──────── DATASET
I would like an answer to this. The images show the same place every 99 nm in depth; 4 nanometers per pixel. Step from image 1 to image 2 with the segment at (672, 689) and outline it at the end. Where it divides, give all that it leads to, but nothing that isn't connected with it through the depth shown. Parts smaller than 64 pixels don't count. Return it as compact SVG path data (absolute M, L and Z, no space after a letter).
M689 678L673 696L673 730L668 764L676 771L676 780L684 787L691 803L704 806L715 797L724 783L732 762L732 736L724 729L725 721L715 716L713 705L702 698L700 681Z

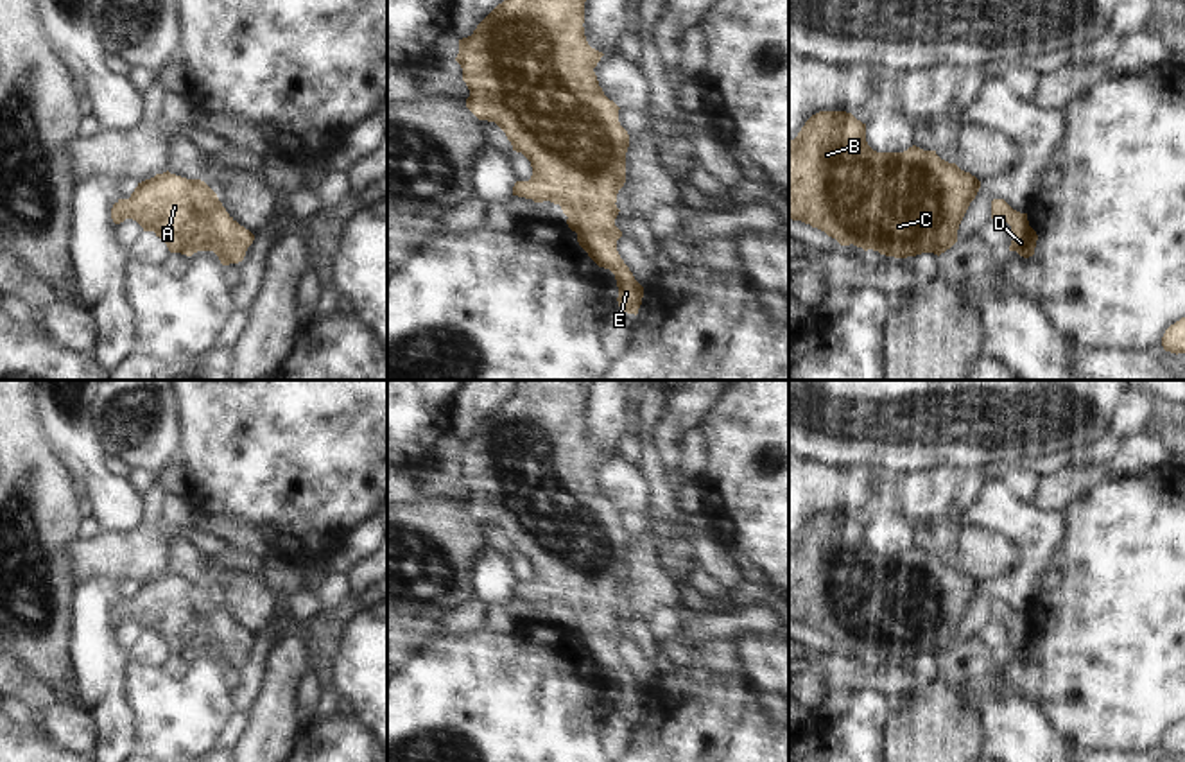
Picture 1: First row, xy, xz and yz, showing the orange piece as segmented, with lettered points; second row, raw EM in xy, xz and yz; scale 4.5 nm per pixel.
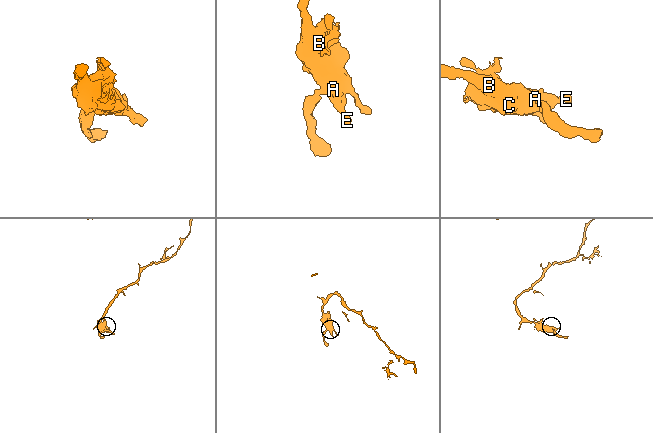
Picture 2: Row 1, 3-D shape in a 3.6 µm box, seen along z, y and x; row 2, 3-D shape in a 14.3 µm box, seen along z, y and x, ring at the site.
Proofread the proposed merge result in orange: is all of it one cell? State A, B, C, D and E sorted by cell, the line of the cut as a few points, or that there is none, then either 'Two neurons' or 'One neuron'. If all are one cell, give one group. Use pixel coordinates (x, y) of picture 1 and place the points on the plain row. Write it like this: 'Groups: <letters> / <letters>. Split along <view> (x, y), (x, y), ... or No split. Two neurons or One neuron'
Groups: A B C D E. No split. One neuron.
────────────────
**PROBLEM DESCRIPTION**
From the line with "Picture 1: First" through the final line of the records above, return each line exactly and nothing else. Pictures are to be skipped.

**SOLUTION**
Picture 1: First row, xy, xz and yz, showing the orange piece as segmented, with lettered points; second row, raw EM in xy, xz and yz; scale 4.5 nm per pixel.
Picture 2: Row 1, 3-D shape in a 3.6 µm box, seen along z, y and x; row 2, 3-D shape in a 14.3 µm box, seen along z, y and x, ring at the site.
Proofread the proposed merge result in orange: is all of it one cell? State A, B, C, D and E sorted by cell, the line of the cut as a few points, or that there is none, then either 'Two neurons' or 'One neuron'. If all are one cell, give one group. Use pixel coordinates (x, y) of picture 1 and place the points on the plain row. Write it like this: 'Groups: <letters> / <letters>. Split along <view> (x, y), (x, y), ... or No split. Two neurons or One neuron'
Groups: A B C D E. No split. One neuron.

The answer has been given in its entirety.